» **GIVEN TEXT**
::::::::::

Among the food access barriers that residents reported was the inability to use SNAP or other food assistance benefits for online, delivery, or pick-up grocery orders. This requires many SNAP recipients to go to the grocery store, potentially posing a health risk to themselves and to others. The Food Council is advocating for the State and Federal government to coordinate a system that would allow for SNAP to be accepted online, or in accordance with social distancing restrictions, by more retailers.
Even those that do not rely on SNAP benefits have found it challenging to get enough food to feed their families, as online ordering platforms are backed up, stores may not deliver to certain zip codes, and costs are increasing while income may be decreasing or disappearing altogether. Aside from food, Montgomery County residents are also reporting difficulties getting items like child and adult diapers, feminine hygiene products, and other necessities.
Our local food assistance providers have been working night and day to address the growing food assistance needs in our County; some providers are reporting up to 500% increases in demand for products and services. Members of our FSCAB shared that the increased minimum and maximum SNAP benefits have been a significant source of support throughout this situation, as well as being able to receive food deliveries and assistance from partners like Manna Food Center. Community members are relying on one another more than ever before, and the interconnectedness of our food assistance organizations has been shown to be essential in our County’s response efforts.

::::::::::

» **GIVEN DATA**

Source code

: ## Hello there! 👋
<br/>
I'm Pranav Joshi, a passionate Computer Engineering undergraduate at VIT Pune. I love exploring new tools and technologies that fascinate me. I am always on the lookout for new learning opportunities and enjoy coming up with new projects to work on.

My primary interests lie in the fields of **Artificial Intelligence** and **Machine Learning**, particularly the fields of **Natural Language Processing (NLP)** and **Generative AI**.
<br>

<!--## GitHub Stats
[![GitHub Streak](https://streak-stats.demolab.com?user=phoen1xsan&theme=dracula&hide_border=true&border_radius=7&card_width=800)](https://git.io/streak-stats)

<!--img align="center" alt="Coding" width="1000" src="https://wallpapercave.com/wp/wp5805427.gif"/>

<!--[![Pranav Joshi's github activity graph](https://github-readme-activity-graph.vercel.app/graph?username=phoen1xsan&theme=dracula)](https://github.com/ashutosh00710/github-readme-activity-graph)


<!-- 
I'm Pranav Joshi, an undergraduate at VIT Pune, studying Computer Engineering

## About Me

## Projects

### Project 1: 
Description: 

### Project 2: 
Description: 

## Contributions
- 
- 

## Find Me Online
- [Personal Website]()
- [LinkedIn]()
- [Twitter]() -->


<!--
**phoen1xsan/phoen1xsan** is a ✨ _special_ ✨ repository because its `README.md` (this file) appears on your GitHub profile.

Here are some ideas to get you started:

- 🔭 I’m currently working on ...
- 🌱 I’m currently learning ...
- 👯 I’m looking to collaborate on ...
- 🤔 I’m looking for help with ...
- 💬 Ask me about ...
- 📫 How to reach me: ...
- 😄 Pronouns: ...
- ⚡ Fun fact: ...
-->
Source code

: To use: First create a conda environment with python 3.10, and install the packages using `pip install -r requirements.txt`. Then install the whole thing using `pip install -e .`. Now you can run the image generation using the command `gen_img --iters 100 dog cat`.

::::::::::

» **WHAT TO DO**
[A] Name every reason the food access text gives for why people who do not rely on SNAP benefits have struggled to get enough food for their families.
[B] In the food access text, why must many SNAP recipients go to the grocery store in person, and what concern does that raise?
[C] According to the food access text, how large an increase in demand have some local food assistance providers reported?

» **EXPECTED RESULTS**
[A]
- Online ordering platforms are backed up.
- Stores may not deliver to certain zip codes.
- Costs are increasing while income may be decreasing or disappearing altogether.

[B] Many SNAP recipients must shop in person because they cannot use SNAP or other food assistance benefits for online, delivery, or pick-up grocery orders. Going to the store may pose a health risk to themselves and to others.

[C] Up to 500%.